→ Qué hacer:
- 1) Según el texto sobre el Narón Balompé, ¿a cuántos puntos de la zona de salvación está el equipo?
- 2) Enumera los rivales a los que, según el texto sobre el Narón Balompé, el equipo se enfrentará en Río Seco.
- 3) Prosigue el texto sobre el Narón Balompé a partir de su última frase.

→ Texto del ejercicio:
---

Al Narón Balompé se le acaba el tiempo para seguir luchando por la permanencia en Tercera. A falta de quince jornadas para el final de la liga regular, el cuadro naronés ocupa el último puesto en la clasificación, a trece puntos de la zona de salvación, así que el partido que lo enfrenta el domingo al Céltiga parece especialmente importante para mantener sus aspiraciones. “No es solo que sean tres puntos, sino que es un partido vital para el futuro”, reconoce el entrenador del cuadro azul, Luis Santiago, que desconfía además de la moral con la que llegará un rival que viene de enlazar dos victorias consecutivas, la última de ellas en el Municipal Pardiñas de As Somozas.
Este será el primero de los encuentros cruciales que le esperan al Narón Balompé en Río Seco –ahí también se enfrentará a Bergantiños, Dorneda o Villalonga, equipos de la zona baja de la tabla clasificatoria– y que el preparador estima que “servirán para comprobar la situación real en la que nos encontramos e intentar transmitir buenas sensaciones”. Así que el preparador de la escuadra de Ferrolterra piensa que una victoria puede tener un efecto positivo, especialmente en lo psicológico. En este sentido, aunque Santiago percibe que la escuadra que prepara atraviesa por momentos muy buenos a lo largo de los encuentros, también acusa los golpes mucho más que si estuviese en otra situación.

---

→ Datos proporcionados:

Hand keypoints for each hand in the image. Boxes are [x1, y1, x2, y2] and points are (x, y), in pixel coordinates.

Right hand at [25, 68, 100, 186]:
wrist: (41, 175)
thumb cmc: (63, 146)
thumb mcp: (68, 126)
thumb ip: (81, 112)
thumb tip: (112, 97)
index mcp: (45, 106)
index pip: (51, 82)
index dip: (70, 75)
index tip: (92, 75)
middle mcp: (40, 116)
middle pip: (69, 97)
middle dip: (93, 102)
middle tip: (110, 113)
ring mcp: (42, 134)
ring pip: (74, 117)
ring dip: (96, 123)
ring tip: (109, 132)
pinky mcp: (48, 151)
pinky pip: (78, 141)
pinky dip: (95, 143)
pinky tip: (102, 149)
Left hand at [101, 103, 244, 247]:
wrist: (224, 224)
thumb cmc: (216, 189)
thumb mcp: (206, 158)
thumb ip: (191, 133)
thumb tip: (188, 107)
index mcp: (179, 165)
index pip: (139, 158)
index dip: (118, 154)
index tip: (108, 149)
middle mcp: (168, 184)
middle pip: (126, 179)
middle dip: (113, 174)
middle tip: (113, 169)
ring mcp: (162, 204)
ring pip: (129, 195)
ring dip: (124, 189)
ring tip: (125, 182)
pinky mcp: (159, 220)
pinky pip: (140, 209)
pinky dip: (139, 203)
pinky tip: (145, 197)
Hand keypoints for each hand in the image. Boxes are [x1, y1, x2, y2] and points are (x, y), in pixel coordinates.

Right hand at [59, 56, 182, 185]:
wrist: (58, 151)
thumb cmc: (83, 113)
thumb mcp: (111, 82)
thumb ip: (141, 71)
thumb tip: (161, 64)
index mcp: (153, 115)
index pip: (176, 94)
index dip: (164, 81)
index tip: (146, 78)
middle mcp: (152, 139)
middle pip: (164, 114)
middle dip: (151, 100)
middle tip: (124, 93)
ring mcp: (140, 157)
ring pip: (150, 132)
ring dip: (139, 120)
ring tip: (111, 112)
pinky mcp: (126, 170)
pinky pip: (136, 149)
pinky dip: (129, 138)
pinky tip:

---

→ Respuestas por tarea:
- 1) A trece puntos.

- 2) Céltiga, Bergantiños, Dorneda y Villalonga.

- 3)
De ahí que el entrenador de la escuadra naronesa considera que, en el momento en que esa dinámica cambie, el cuadro que entrena tendrá muchas más posibilidades de salir adelante. “Es que es innegable que los futbolistas quieren y pretenden creer”, expone Luis Santiago. De ahí que sabe que “solo un resultado que tranquilice ese estado de ánimo podrá modificar esa conducta”. Y no porque no se pongan los medios y el trabajo, sino porque es necesario para sacudirse el bloqueo mental que atraviesa.